Transcribe, leaving out every picture, the lines that run from the start of the listing below through the line with "index tip: (602, 437)".

### SUPPLIED MATERIAL
○ ○ ○

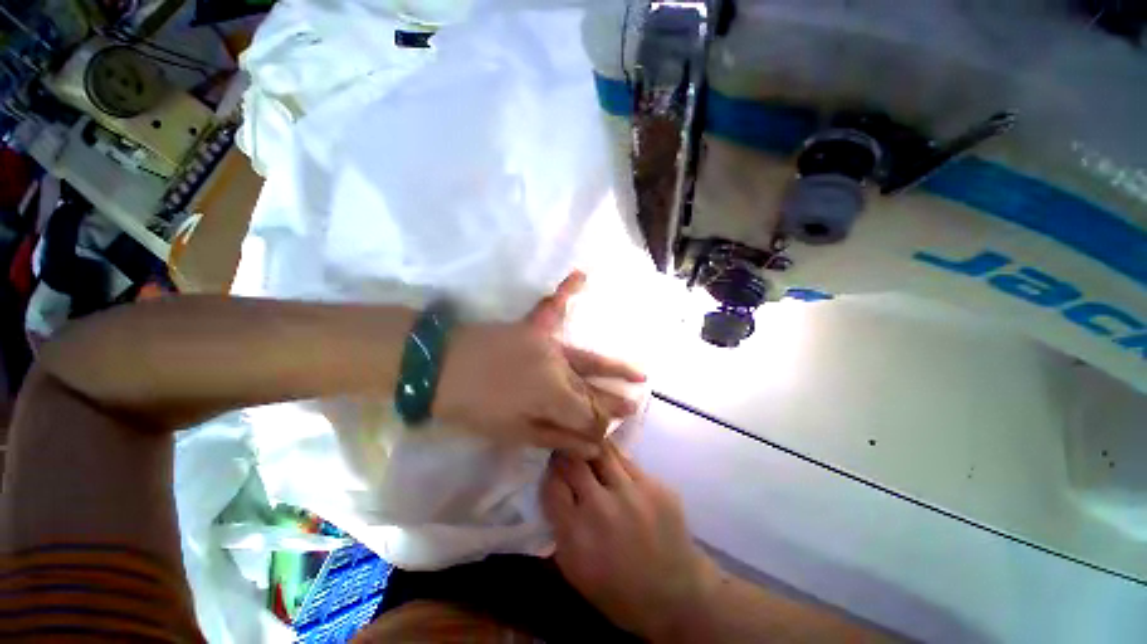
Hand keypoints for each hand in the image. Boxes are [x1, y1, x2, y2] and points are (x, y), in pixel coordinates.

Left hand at [433, 272, 645, 457]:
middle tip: (635, 405)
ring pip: (586, 359)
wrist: (436, 368)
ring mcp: (547, 344)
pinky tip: (582, 276)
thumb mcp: (513, 433)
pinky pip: (552, 306)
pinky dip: (566, 290)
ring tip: (640, 373)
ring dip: (613, 367)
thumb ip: (556, 436)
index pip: (589, 414)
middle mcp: (559, 366)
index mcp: (554, 395)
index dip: (598, 427)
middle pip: (592, 387)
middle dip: (614, 400)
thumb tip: (592, 444)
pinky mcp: (532, 327)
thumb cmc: (472, 407)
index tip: (602, 437)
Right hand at [542, 442, 720, 640]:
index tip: (554, 471)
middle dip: (567, 455)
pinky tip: (619, 474)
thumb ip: (560, 526)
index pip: (552, 484)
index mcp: (576, 535)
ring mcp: (632, 492)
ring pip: (602, 452)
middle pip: (573, 461)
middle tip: (568, 454)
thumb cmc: (618, 591)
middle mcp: (602, 507)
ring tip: (591, 453)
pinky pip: (628, 462)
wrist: (676, 595)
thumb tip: (553, 487)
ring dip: (592, 451)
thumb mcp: (575, 570)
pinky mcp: (655, 485)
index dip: (551, 474)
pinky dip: (617, 464)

○ ○ ○

### SOLUTION
Hand keypoints for each hand in the image. Boxes are [x1, y1, x2, y2] and points are (x, y), in pixel coordinates.

Left hand at [433, 272, 645, 457]:
middle tip: (635, 405)
ring pip: (586, 359)
wrist: (436, 368)
ring mcp: (547, 344)
pinky tip: (582, 276)
thumb mcp: (513, 433)
pinky pip: (552, 306)
pinky dip: (566, 290)
ring tip: (640, 373)
ring dip: (613, 367)
thumb ip: (556, 436)
index pip: (589, 414)
middle mcp: (559, 366)
index mcp: (554, 395)
index dip: (598, 427)
middle pip: (592, 387)
middle dip: (614, 400)
thumb tip: (592, 444)
pinky mcp: (532, 327)
thumb cmc: (472, 407)
index tip: (602, 437)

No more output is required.